Armoiries  Rohan-Soubise

Armoiries Rohan-Chabot

La tourmente des guerres de Vendée

Au milieu du XVIIIème siècle, un autre protestant, armateur à la Rochelle, Monsieur de Bonfils écuyer et secrétaire-conseiller du roi achète le domaine  et commence à construire le château dont il reste aujourd’hui une belle ruine. Mais il revend bientôt le domaine car il est appelé à Versailles. Par une ironie de l’histoire c’est un membre de la famille de Chabot qui rachète la propriété et finit la construction du château en 1784, en commençant par la chapelle qui est aujourd’hui classée monument historique. La vie y est bien agréable au Parc Soubise selon les chroniques de l’époque de l’abbé Staub, curé de Mouchamps.

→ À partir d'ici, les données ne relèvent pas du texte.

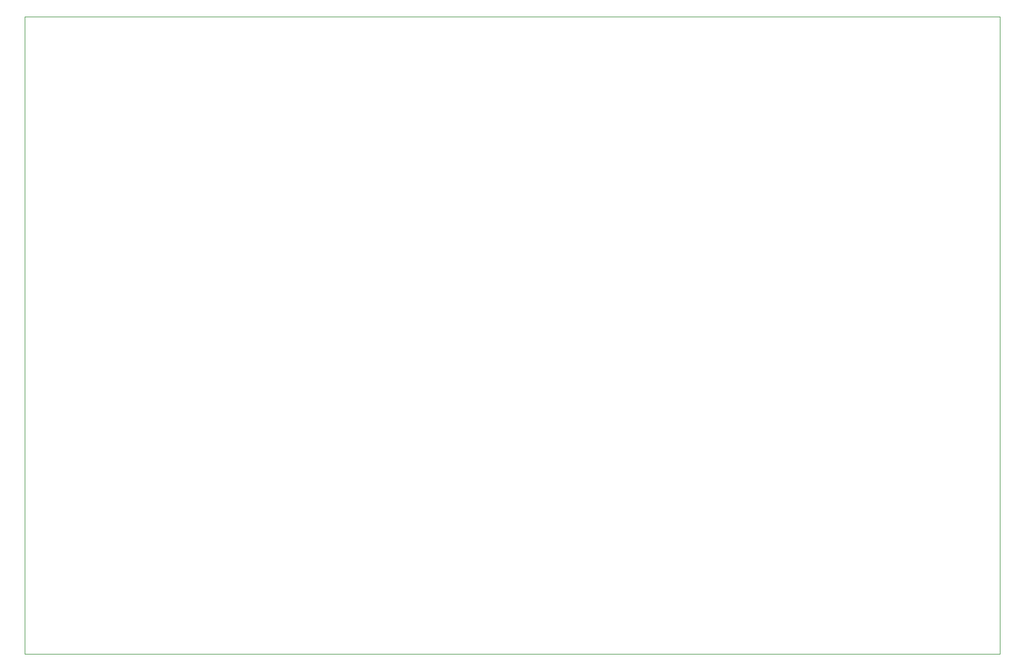
<source format=gm1>
G04 #@! TF.GenerationSoftware,KiCad,Pcbnew,7.0.2*
G04 #@! TF.CreationDate,2023-10-13T15:39:11+02:00*
G04 #@! TF.ProjectId,Module_3,4d6f6475-6c65-45f3-932e-6b696361645f,rev?*
G04 #@! TF.SameCoordinates,Original*
G04 #@! TF.FileFunction,Profile,NP*
%FSLAX46Y46*%
G04 Gerber Fmt 4.6, Leading zero omitted, Abs format (unit mm)*
G04 Created by KiCad (PCBNEW 7.0.2) date 2023-10-13 15:39:11*
%MOMM*%
%LPD*%
G01*
G04 APERTURE LIST*
G04 #@! TA.AperFunction,Profile*
%ADD10C,0.100000*%
G04 #@! TD*
G04 APERTURE END LIST*
D10*
X79883000Y-46128000D02*
X223520000Y-46128000D01*
X223520000Y-140108000D01*
X79883000Y-140108000D01*
X79883000Y-46128000D01*
M02*

</source>
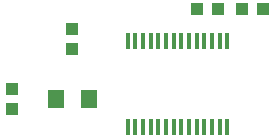
<source format=gtp>
G75*
%MOIN*%
%OFA0B0*%
%FSLAX25Y25*%
%IPPOS*%
%LPD*%
%AMOC8*
5,1,8,0,0,1.08239X$1,22.5*
%
%ADD10R,0.03937X0.04331*%
%ADD11R,0.04331X0.03937*%
%ADD12R,0.05512X0.06299*%
%ADD13R,0.01370X0.05500*%
D10*
X0443333Y0038904D03*
X0443333Y0045596D03*
X0463333Y0058904D03*
X0463333Y0065596D03*
D11*
X0504987Y0072250D03*
X0511680Y0072250D03*
X0519987Y0072250D03*
X0526680Y0072250D03*
D12*
X0468845Y0042250D03*
X0457822Y0042250D03*
D13*
X0481699Y0032856D03*
X0484259Y0032856D03*
X0486818Y0032856D03*
X0489377Y0032856D03*
X0491936Y0032856D03*
X0494495Y0032856D03*
X0497054Y0032856D03*
X0499613Y0032856D03*
X0502172Y0032856D03*
X0504731Y0032856D03*
X0507290Y0032856D03*
X0509849Y0032856D03*
X0512408Y0032856D03*
X0514967Y0032856D03*
X0514967Y0061644D03*
X0512408Y0061644D03*
X0509849Y0061644D03*
X0507290Y0061644D03*
X0504731Y0061644D03*
X0502172Y0061644D03*
X0499613Y0061644D03*
X0497054Y0061644D03*
X0494495Y0061644D03*
X0491936Y0061644D03*
X0489377Y0061644D03*
X0486818Y0061644D03*
X0484259Y0061644D03*
X0481699Y0061644D03*
M02*

</source>
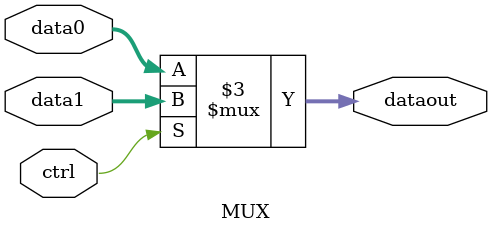
<source format=v>
`timescale 1ns / 1ps

module MUX(
    input [31:0] data0,
    input [31:0] data1,
    input ctrl,
    output reg [31:0] dataout
);

always@(*) begin
    if(ctrl)
        dataout = data1;
    else
        dataout = data0;
end

endmodule
</source>
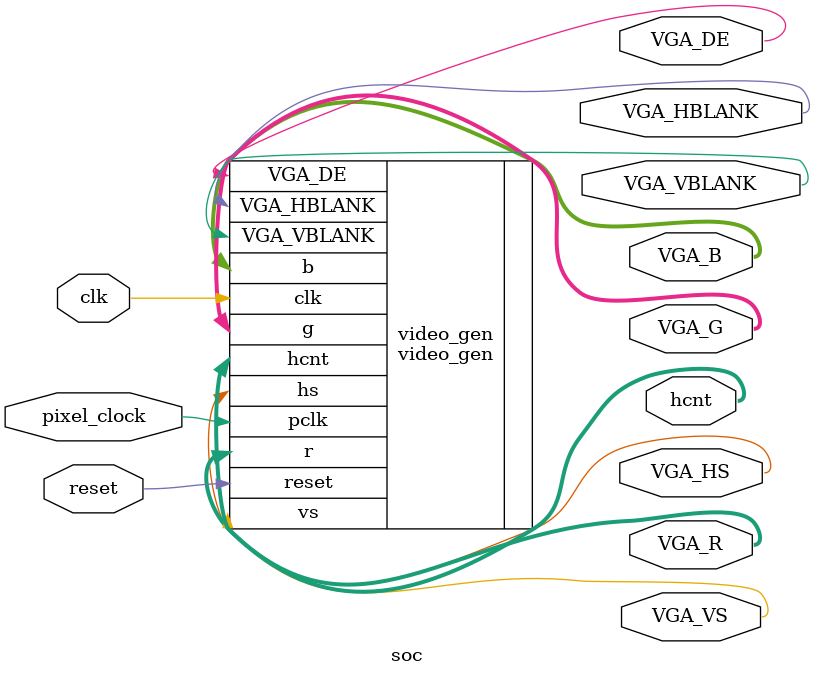
<source format=v>

module soc (
   input  reset,
	input  clk,
   input  pixel_clock,
   output [9:0] hcnt,
   output VGA_HS,
   output VGA_VS,
   output [7:0] VGA_R,
   output [7:0] VGA_G,
   output [7:0] VGA_B,
   output VGA_DE,
   output VGA_HBLANK,
   output VGA_VBLANK
);



video_gen video_gen (
	 .reset (reset),
	 .hcnt(hcnt),
	 .clk   (clk),
	 .pclk  (pixel_clock),
	 .hs    (VGA_HS),
	 .vs    (VGA_VS),
	 .r     (VGA_R),
	 .g     (VGA_G),
	 .b     (VGA_B),
	 .VGA_HBLANK(VGA_HBLANK),
	 .VGA_VBLANK(VGA_VBLANK),
	 .VGA_DE(VGA_DE)
);
					


endmodule

</source>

Mais l’histoire de France rattrape ce petit coin de Vendée lors de la révolution française de 1789 et plus particulièrement pendant la Terreur de 1793. Les vendéens, attachés à leur liberté de conscience et à leur foi catholique soutiennent les prêtres qui veulent rester fidèles à leur conviction en refusant de prêter serment à la République lors de la Constitution Civile du Clergé en 1790. Les prêtres « réfractaires » et ceux qui les soutiennent sont réprimés et envoyés en Guyane aux travaux forcés. Ils sont emprisonnés. Beaucoup d’entre eux meurent de mauvais traitements. Les vendéens se rebellent également car ils ne veulent pas être enrôlés dans l’armée républicaine. La Vendée s’embrase. Commence alors une guérilla fratricide entre la grande armée catholique et royale et le nouveau pouvoir révolutionnaire. Si la Vendée remporte des grandes victoires, elle est écrasée fin 1793.  Pour les punir de leur rébellion, la Convention envoie ce que l’on a appelé avec effroi les colonnes infernales en janvier 1794. Leur seul but est de ravager la Vendée et ses habitants.

Le 31 janvier 1794, la colonne infernale de Lachenay arrive au Parc Soubise après avoir ramassé sur son passage 200 femmes, hommes, enfants, vieillards. Les soldats les alignent le long du château et les fusillent… puis mettent le feu au château.

Aujourd’hui encore les ruines de ce drame sont intactes et se dressent comme témoin d’un passé douloureux pour la région.

La vie reprend au Parc Soubise après le Concordat de 1802 et le domaine, toujours entre les mains de la famille de Chabot, se relève. La pêche et la chasse reprennent leur droit et aujourd’hui encore cette tradition perdure.

La guerre de 1939-45 voit la Vendée accueillir des nombreux réfugiés qui fuient l’invasion nazi. Le Parc Soubise sera un réfuge pour des enfants juifs cachés par la famille. Le comte Pierre et la comtesse Zoé de Chabot sont d’ailleurs reconnus « justes parmi les nations » sur le mémorial de Yad Vashem en Israël.

Le Parc Soubise, offre encore de nos jours le charme de son parc, de ses étangs, de ses bâtiments historiques aux visiteurs désireux de faire une plongée dans l’histoire authentique de la région.